MEQ: Saddam Husayn’s ethnic cleansing campaign in the 1980s, called Anfal, murdered an estimated 182,000 Kurds. Does Saddam Husayn still pose a threat to the people of northern Iraq?

Talabani: The Iraqi regime does not pose that same threat today that it did then to people living in this area. The Kurdish uprising is one reason and the American-British protection of the area is another. The peshmurga [the Kurdish militia] has good training and fine weapons; it is ready to resist. Our organization is now much better than in the period of Anfal. The position of the people is much better because of the [United Nations-sponsored] safe haven.

MEQ: An increasingly vocal lobby in America and Europe argues that hundreds of thousands of Iraqis under Baghdad’s rule are starving because of the United Nations sanctions imposed on the country. Are sanctions in fact to blame?

Talabani: The Iraqi people are suffering because of several factors: the U.N. sanctions, the dictatorship, and the bureaucratic nature of the U.N. agencies.

MEQ: Do you favor continuing the sanctions or lifting them?

Talabani: When it comes to the matter of sanctions, we are for the lifting of sanctions on the Iraqi people with the proviso that we continue to get our share—13 percent—of the oil-for-food revenues that are allocated to northern Iraq.

MEQ: Is northern Iraq suffering because of the sanctions? Are there starving children in the areas controlled by the PUK?

Talabani: It’s a mixed picture. We get benefits from the foodstuffs, medicine, and medical instruments permitted in. But there are also problems; for example, we don’t have any blood bags in Kurdistan, plus a lot of other essential medical instruments.

This is the third year of a drought in Kurdistan, but when we ask for drilling rigs to dig wells, the FAO [Food and Agricultural Organization], the concerned UN authority, refused us.
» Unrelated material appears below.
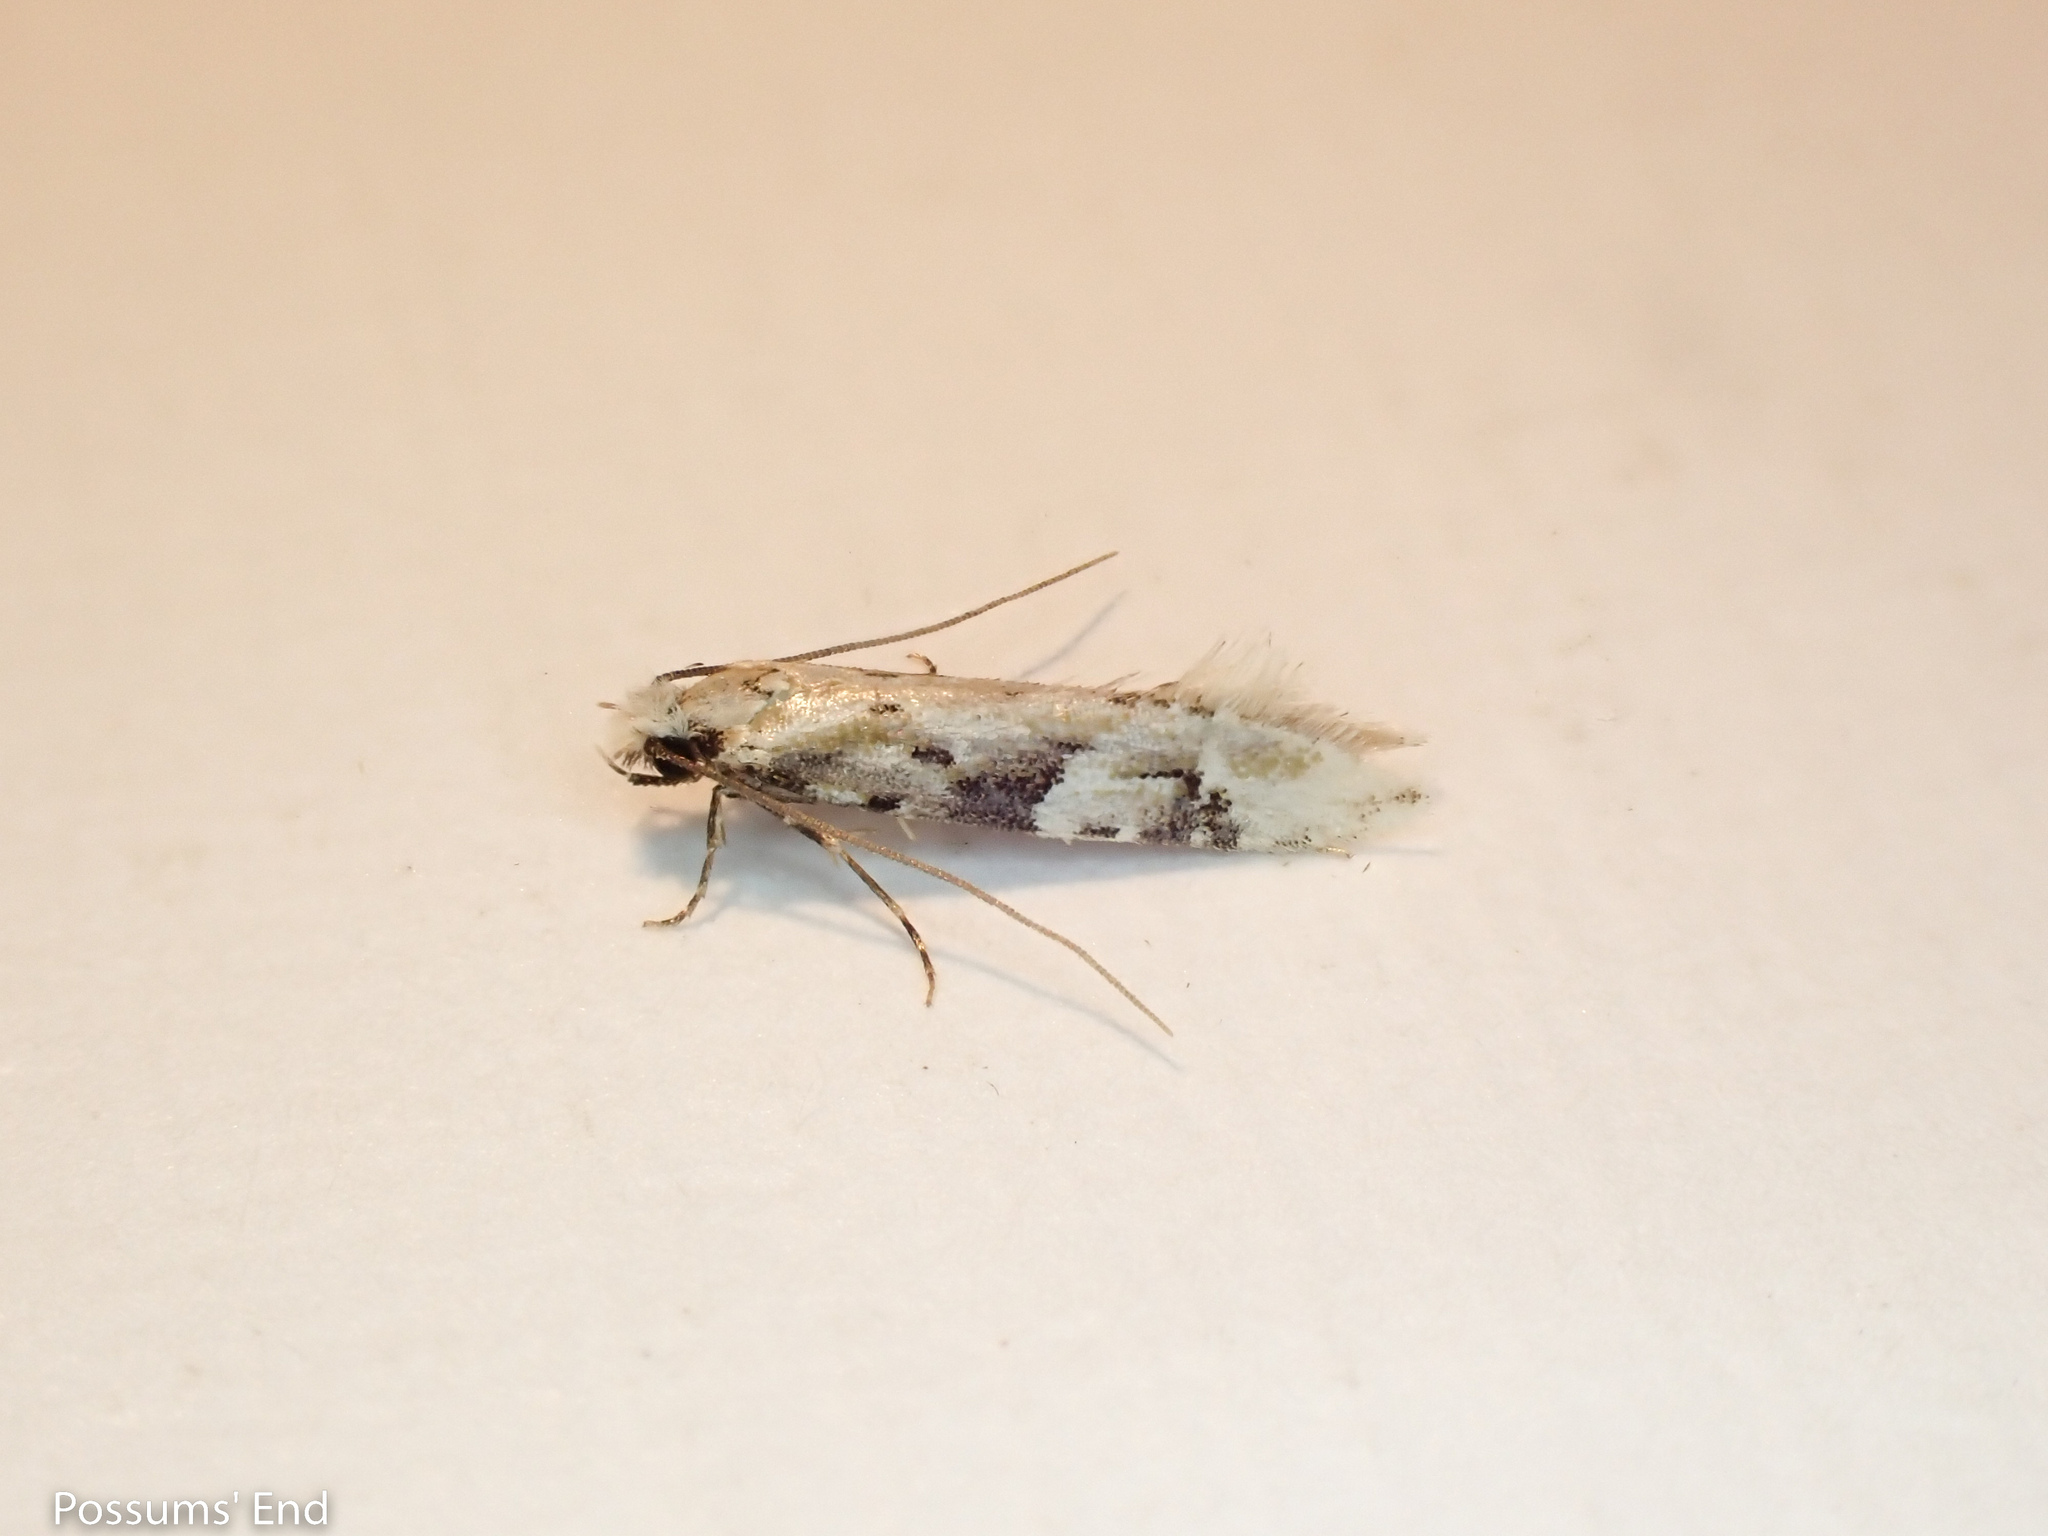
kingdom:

We initially blamed officials working at the U.N. agencies inside Iraq, but later we discovered that it was the higher levels inside the U.N. who had refused us permission. If they had just provided us with the drilling rigs that are within our 13 percent of the revenue, we would not need water tankers to distribute daily water to the villages.

MEQ: Can you compare circumstances in northern Iraq with those in the areas controlled by Saddam Husayn?

Talabani: You know, despite all the problems we have, because there is democracy here, we don’t have nearly the problems that they have in the south [where Saddam Husayn rules].